• PROBLEM STATEMENT: Starting at the line containing "Reading left to" and running through the end of the entries below, rewrite those lines with "greatest" changed to "highest" and nothing else altered. Leave the pictures out.

[Data items]
+---+
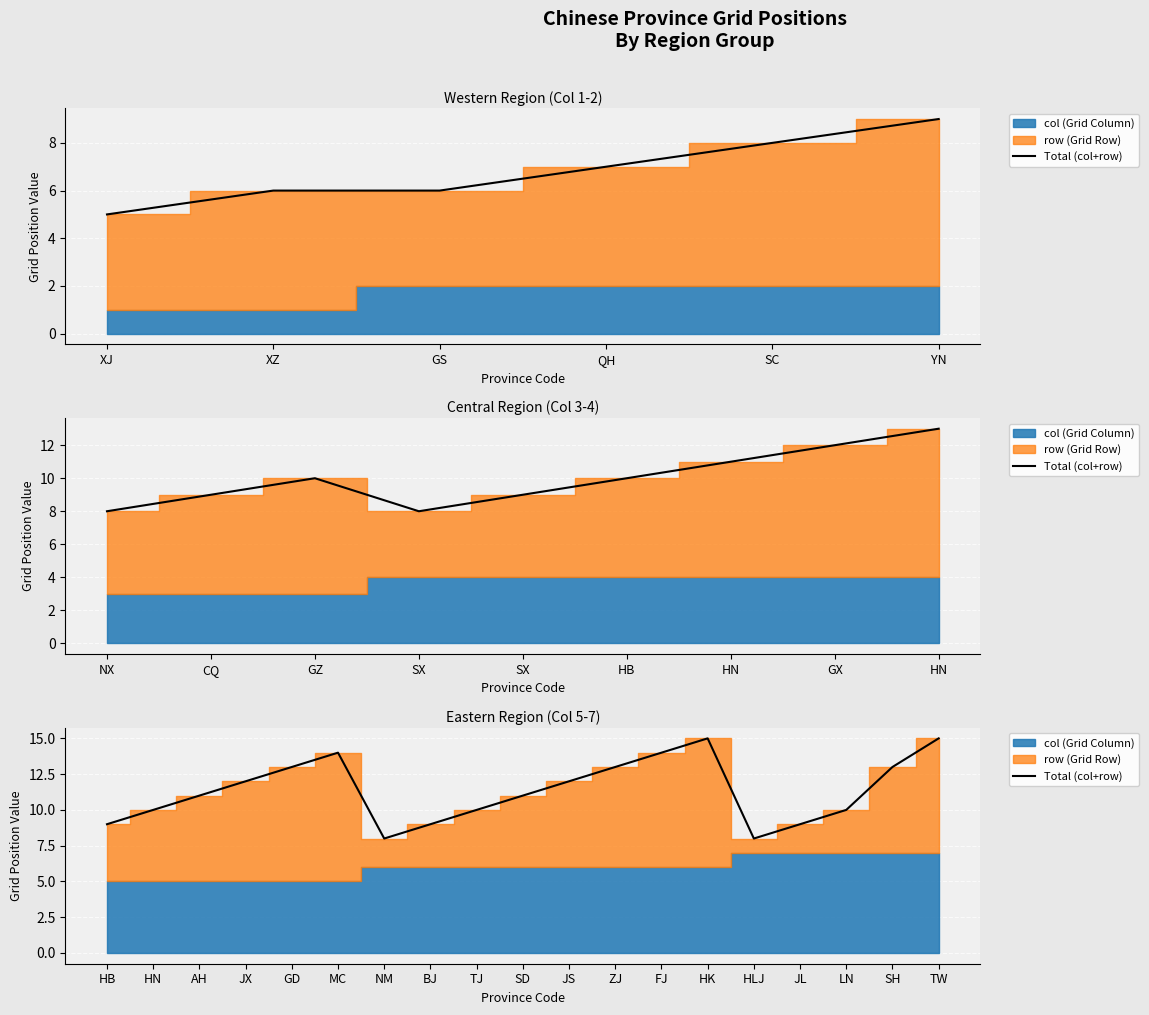

What is the value of the 19th point from the left?

15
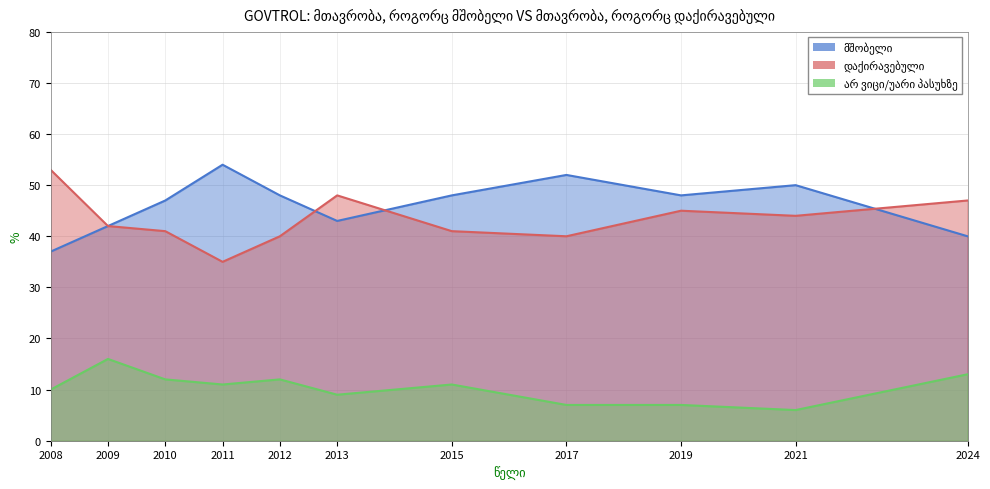

Reading left to right, transcribe all the data shown in this chart.

მშობელი: 37	42	47	54	48	43	48	52	48	50	40
დაქირავებული: 53	42	41	35	40	48	41	40	45	44	47
არ ვიცი/უარი პასუხზე: 10	16	12	11	12	9	11	7	7	6	13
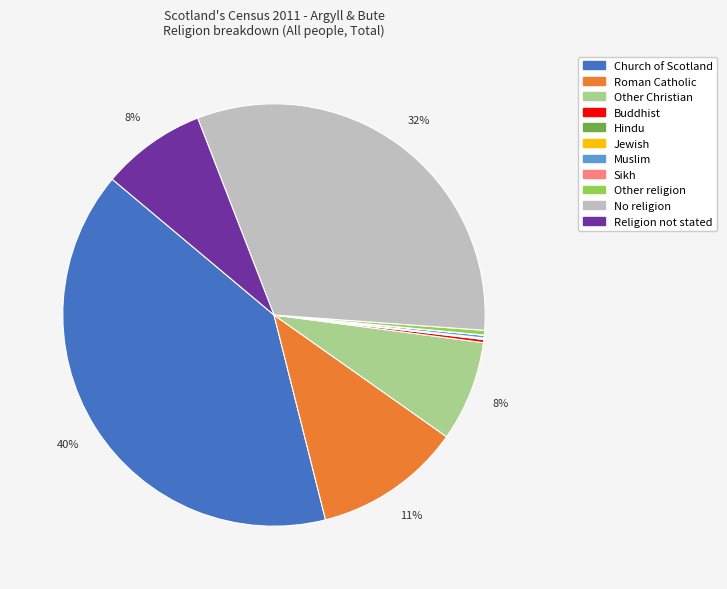

Is it true that Religion not stated is 1% of the pie?

False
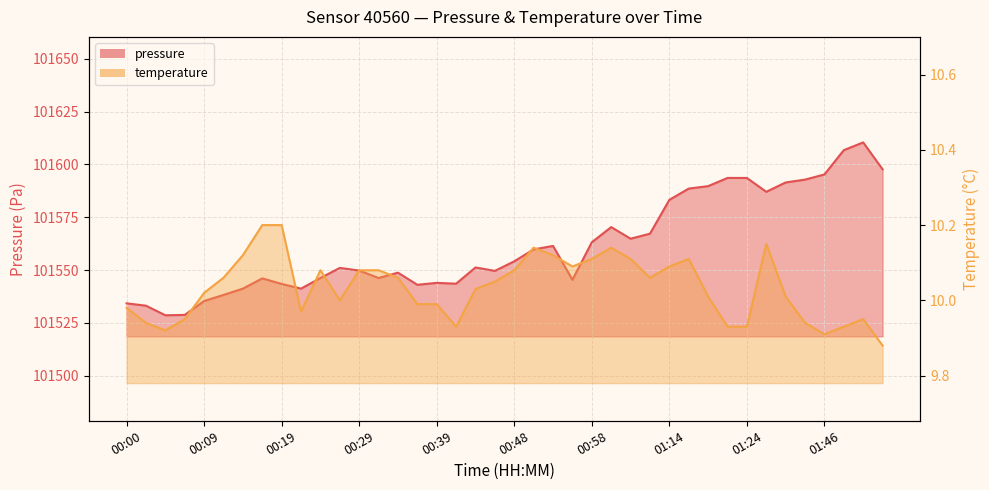

What is the greatest value displayed?

101610.5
+---+
• YOUR SOLUTION:
Reading left to right, transcribe all the data shown in this chart.

მშობელი: 37	42	47	54	48	43	48	52	48	50	40
დაქირავებული: 53	42	41	35	40	48	41	40	45	44	47
არ ვიცი/უარი პასუხზე: 10	16	12	11	12	9	11	7	7	6	13

Is it true that Religion not stated is 1% of the pie?

False

What is the highest value displayed?

101610.5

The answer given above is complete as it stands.